How do you act a Third Way in a Two Way world

In Byron Borger's list of reccomended books in preparation for the November election he includes this preface:
I will describe some titles that will help Christian reflection on our civic duties, a biblically-shaped vision for government and some handles on thinking about political issues in our post-Christian and pluralistic times. For those who are already ducking for cover, these are not titles about “taking back our Christian country” or those of an arrogant or triumphalistic approach which swerves toward an imposed theocracy. As always in these pages, I offer books which we trust will help thoughtful and engaged people of faith walk a third way, seeing a Godly and biblical alternative to the extreme poles and ideologies of our cultural landscape. In the realm of politics, I'd say, we want to offer books which tend to both reject the liberal social gospel and the conservative religious right. Neither do we want to yield to the hegemony of the secularized “naked public square” nor revert to some insistence that this is a Christian country (an assertion which is, in any case, historically inaccurate and doctrinally unfaithful). We really don't care as much about partisan labels as exploring how a biblical worldview would shape our social concerns and our sense of the principles involved, and then the possible policies that emerge from those principles.

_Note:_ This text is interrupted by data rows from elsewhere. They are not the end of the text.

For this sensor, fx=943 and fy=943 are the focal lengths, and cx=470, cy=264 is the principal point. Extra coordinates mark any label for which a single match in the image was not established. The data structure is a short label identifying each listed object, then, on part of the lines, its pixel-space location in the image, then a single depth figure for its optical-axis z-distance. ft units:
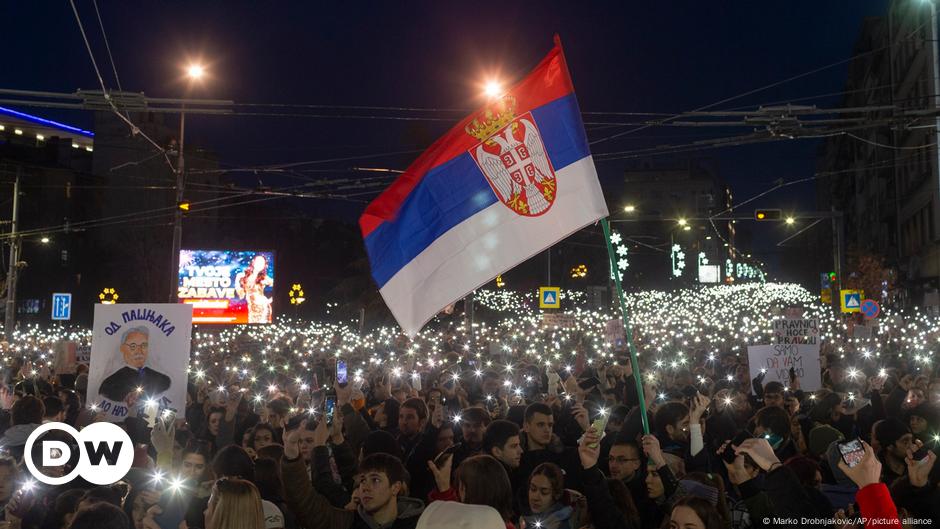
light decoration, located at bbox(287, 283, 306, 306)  124.26
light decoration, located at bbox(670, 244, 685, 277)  169.27
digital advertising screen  126.00
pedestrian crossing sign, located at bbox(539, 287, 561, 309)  109.40
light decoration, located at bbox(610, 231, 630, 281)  91.58
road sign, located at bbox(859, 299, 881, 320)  87.61
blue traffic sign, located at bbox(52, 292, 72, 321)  98.28
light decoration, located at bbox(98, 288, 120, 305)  119.55
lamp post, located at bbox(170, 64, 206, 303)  64.59
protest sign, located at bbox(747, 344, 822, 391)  50.14
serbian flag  23.99
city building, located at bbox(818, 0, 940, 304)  152.76
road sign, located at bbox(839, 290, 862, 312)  99.14
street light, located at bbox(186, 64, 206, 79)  56.54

I very much agree with his position here. I do look for that third way. But what is tragic is that the reflection on policies emerging from the principles consistent with my christian perspectives lie so broadly across the limited spectrum of political party positions. I have had to prioritize the different policy positions and in that way start making decisions about political action supporting separate parties. In addition, I have to look at how successfully the two parties have implemented policies that I find essential to a biblical worldview. My feeling is that Ronald Reagan paid lip service to life politics in order to gain a following, and then was either unwilling or unable to move the decision forward. The same can certainly be said for Democratic inability to really make changes in policies of world justice (Clinton does still have Ruwanda on his head). So you won't see "Blog for Bush" or "Kerry Edwards" on this blog. At least not yet.